Artigo de Opinião

14 Jun. 2023

Infertilidade, uma doença dos tempos modernos

Pedro Xavier

A infertilidade é caracterizada pela ausência de uma gravidez viável após 12 meses de relações sexuais regulares e sem uso de métodos contracetivos. Temos vindo a observar um aumento da prevalência de casos de infertilidade masculina, com alterações na produção de espermatozoides, em número e em qualidade, que já afetam quase 50% dos casais. No caso da mulher, o fator idade é porventura o mais importante. Não sendo uma doença, a idade mais avançada da mulher (sobretudo após os 35 anos), é seguramente responsável por muitos casos de infertilidade, uma vez que afeta a quantidade e a qualidade dos óvulos. As condições que mais frequentemente afetam a fertilidade feminina são as alterações da ovulação, as doenças do útero e das trompas uterinas e a endometriose. Admite-se que muitos casos estejam diretamente relacionados com o estilo de vida atual, caracterizado por um maior sedentarismo, obesidade, alimentação menos saudável, o consumo de cigarro e álcool, para além dos fatores de poluição ambiental.

O aumento da prevalência da infertilidade enquadra-se numa realidade demográfica do nosso país que é bastante preocupante. A natalidade tem diminuído progressivamente. Em 2019, o número médio de filhos por mulher em idade fértil desceu para 0,86, quando comparado com a média de 1,03, em 2013 (dados INE). Esta evolução resulta num envelhecimento da nossa população, uma vez que 2,2 seria o número médio de nascimentos por casal que permitiria manter uma certa estabilidade na proporção entre os diferentes grupos etários.

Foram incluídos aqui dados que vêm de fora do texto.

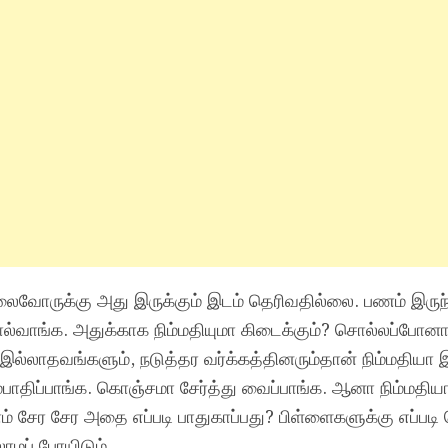
அலைவோருக்கு அது இருக்கும் இடம் தெரிவதில்லை. பணம் இருந
ொல்வாங்க. அதுக்காக நிம்மதியுமா கிடைக்கும்? சொல்லப்போன
்லாதவங்களும், நடுத்தர வர்க்கத்தினரும்தான் நிம்மதியா இர
ாதிப்பாங்க. கொஞ்சமா சேர்த்து வைப்பாங்க. ஆனா நிம்மதியா
் சேர சேர அதை எப்படி பாதுகாப்பது? பிள்ளைகளுக்கு எப்பட
லாமப் போயிடும்.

Urge, pois, implementar políticas de natalidade efetivas, das quais não podemos excluir o aumento do apoio aos casais inférteis. É difícil aceitar que o tempo de espera para realizar um tratamento no SNS possa ser superior a um ano, ou a três anos nos casos que impliquem a utilização de gâmetas doados, sobretudo quando sabemos que o tempo conta de forma implacável na redução da fertilidade e na taxa de sucesso dos tratamentos. Embora essas taxas de sucesso tenham aumentado nas últimas décadas, continuam longe do desejável.

Genericamente podemos dividir os tratamentos em dois grupos. Os tratamentos de 1.ª linha consistem fundamentalmente em otimizar o processo de fecundação natural, como é o caso da indução da ovulação e da inseminação intrauterina (IIU). O outro grupo de tratamentos, ditos de 2.ª linha, é constituído por um conjunto de técnicas de procriação medicamente assistida. São tratamentos mais complexos e em que a fecundação é levada a cabo no laboratório. Os mais comuns são a Fertilização in Vitro (FIV), a Microinjeção Intracitoplasmática de Espermatozoide (ICSI), a Transferência de Embriões Criopreservados (TEC) e os Testes Genéticos Pré-implantação (PGT). As taxas de sucesso variam com cada um dos tratamentos e com a idade dos pacientes, sobretudo da mulher. No caso da IIU, a eficácia ronda os 10 a 15% por cada tratamento. No entanto, com as técnicas de FIV e ICSI, estes números podem chegar aos 50%, sobretudo nos casais em que as mulheres tenham menos de 35 anos de idade. Nos casos de tratamentos realizados com ovócitos doados, a taxa de sucesso pode ser superior a 60%.

São então vários os desafios para ultrapassar a infertilidade, mas o problema da acessibilidade constitui o maior desafio a quem procura fazer um tratamento de PMA no SNS. A solução, não sendo fácil, só pode ser obtida com a aposta do país no seu próprio futuro. Não podemos esquecer que atualmente entre 3 e 4% do total de nascimentos são já de crianças que resultaram de tratamentos de PMA.

Artigo do Presidente da Sociedade Portuguesa de Medicina da Reprodução e membro do Conselho Nacional de Procriação Medicamente Assistida. inserido no mês da consciencialização da fertilidade, com o apoio da Associação Portuguesa de Fertilidade.